Europe must be careful not to turn itself into a fortress just to keep out immigrants, a French minister has said.
Thousands of Africans are risking their lives to reach Europe
Addressing a European-African migration conference, French Interior Minister Nicolas Sarkozy said the concept of zero immigration was a dangerous myth.
Ministers from 57 European and African nations are meeting in the Moroccan capital Rabat to discuss ways of dealing with migrants.
Increasing numbers of Africans are coming to Europe in search of work.
Delegates are discussing human trafficking and security but also ways of alleviating the poverty which causes many migrants to seek a better life.
Already this year at least 8,000 African migrants have reached Spain's Canary Islands alone.
Hundreds more have landed on Malta and the Italian island of Lampedusa.
Speaking at the opening of the two-day conference, Mr Sarkozy, who is known for his hardline view on immigration, warned that it would not be in Europe's interest to turn itself into a fortress.
But he warned that Europe could not absorb all those who saw it as an El Dorado - a move which, he said, would destabilise the continent.
The failure to offer opportunities to African youth today would spell disaster for Europe tomorrow, he warned.
Mr Sarkozy, who has been widely attacked for drafting a controversial new law to curb immigration to France, also called for a new financial institution to help African migrants in Europe to send money home.
Delegates also heard a statement from French President Jacques Chirac in which he called for a joint approach to tackle illegal immigration "with respect for human dignity but with firmness".
Illegal migration required an "energetic fight against trafficking networks" along with "co-operation to improve border surveillance," he said, while stressing the need for Europe to enter a development partnership with Africa.
"Let us offer Africa's youth a future of dignity.
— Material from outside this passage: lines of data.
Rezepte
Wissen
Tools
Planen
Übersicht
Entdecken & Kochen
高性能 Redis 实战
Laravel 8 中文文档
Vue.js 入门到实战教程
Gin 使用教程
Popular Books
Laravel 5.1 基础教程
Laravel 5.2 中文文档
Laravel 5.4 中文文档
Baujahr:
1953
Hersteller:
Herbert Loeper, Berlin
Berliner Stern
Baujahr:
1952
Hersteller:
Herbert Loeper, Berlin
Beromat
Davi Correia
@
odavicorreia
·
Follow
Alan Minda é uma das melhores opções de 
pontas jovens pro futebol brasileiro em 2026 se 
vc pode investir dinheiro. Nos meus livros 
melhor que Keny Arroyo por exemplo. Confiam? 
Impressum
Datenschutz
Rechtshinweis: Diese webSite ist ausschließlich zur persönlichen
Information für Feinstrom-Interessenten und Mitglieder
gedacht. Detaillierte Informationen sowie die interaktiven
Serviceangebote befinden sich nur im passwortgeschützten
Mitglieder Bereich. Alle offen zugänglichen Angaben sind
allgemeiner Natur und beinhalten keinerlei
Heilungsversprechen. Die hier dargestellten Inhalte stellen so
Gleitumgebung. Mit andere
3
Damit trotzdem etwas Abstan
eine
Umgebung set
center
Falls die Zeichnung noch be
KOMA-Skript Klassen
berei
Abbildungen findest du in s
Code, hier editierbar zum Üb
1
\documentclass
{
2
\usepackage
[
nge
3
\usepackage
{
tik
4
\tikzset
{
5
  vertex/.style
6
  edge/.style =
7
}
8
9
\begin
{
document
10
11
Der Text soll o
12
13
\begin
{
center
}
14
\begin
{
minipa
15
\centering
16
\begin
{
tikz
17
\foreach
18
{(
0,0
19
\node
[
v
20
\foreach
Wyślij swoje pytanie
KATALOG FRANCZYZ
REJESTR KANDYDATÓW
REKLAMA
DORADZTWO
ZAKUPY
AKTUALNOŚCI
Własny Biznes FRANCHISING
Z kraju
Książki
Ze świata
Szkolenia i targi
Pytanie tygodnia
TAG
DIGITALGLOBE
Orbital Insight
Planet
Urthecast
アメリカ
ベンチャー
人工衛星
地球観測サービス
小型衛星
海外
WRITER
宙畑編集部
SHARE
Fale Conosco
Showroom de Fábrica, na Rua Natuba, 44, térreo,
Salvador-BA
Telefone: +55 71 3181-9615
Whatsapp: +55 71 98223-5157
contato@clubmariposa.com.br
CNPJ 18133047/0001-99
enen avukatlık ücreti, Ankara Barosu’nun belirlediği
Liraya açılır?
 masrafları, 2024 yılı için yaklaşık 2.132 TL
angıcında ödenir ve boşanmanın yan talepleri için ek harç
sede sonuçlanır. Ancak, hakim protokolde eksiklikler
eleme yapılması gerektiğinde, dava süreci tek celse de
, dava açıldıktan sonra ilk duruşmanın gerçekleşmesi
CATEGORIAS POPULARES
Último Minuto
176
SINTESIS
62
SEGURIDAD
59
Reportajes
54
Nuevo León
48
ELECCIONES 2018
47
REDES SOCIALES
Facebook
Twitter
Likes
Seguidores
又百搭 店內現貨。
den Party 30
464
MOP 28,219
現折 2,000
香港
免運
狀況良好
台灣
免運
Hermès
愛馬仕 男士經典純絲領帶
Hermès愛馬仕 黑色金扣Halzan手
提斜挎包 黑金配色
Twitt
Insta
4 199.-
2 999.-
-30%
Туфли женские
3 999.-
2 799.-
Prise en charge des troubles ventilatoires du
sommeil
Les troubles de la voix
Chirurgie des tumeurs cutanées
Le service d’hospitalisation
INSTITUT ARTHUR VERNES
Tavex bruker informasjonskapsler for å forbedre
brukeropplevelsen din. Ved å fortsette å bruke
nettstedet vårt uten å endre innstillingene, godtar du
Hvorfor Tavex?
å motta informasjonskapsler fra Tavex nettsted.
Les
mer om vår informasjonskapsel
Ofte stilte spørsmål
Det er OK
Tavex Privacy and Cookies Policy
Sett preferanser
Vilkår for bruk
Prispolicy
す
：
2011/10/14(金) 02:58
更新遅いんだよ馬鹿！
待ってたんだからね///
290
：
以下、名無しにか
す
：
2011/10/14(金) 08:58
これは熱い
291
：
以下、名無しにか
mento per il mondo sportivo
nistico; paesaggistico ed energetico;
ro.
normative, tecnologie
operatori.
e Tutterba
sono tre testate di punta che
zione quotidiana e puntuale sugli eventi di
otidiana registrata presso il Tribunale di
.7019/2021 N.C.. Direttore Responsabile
Then it will not risk resorting to violence and extremism, or choosing, en masse, the paths of exile," he said.
The Rabat conference is supposed to develop a common approach between Europe and Africa - tougher policing and action against human trafficking but also measures to deal with the poverty and conflict which drive would-be migrants to seek a better life elsewhere.
The UN High Commissioner for Refugees Antonio Guterres said that the movement of both refugees and migrants was frequently rooted in the broader problem of under-development.
Presenting delegates with a 10-point action plan, Mr Guterres urged governments to work together to protect the rights of both refugees and migrants.
"I hope that this conference will enable the states of Africa and Europe to formulate cooperative approaches to the challenge of development - approaches which can help us to create the conditions that enable people to migrate out of choice, rather than necessity," he said.
Europe talks increasingly about managed migration, choosing the migrants it wants to fill gaps in the labour market.
But African countries fear that means they will lose their best and brightest, slowing down their development still further.
Morocco is the jumping-off point for migrants from sub-Saharan Africa, from Senegal and Mali, Cameroon and the Democratic Republic of Congo.
But many get to Morocco only to find they cannot go any further - the land routes are closed and there are more patrols at sea.
The Moroccan authorities do not want them there.
They have stopped granting residence permits even to statutory refugees.
Many of the migrants complain of racism and violence.
They stay because going back would be worse - for some because their countries are at war, for others because the shame of admitting defeat is simply too great to be borne.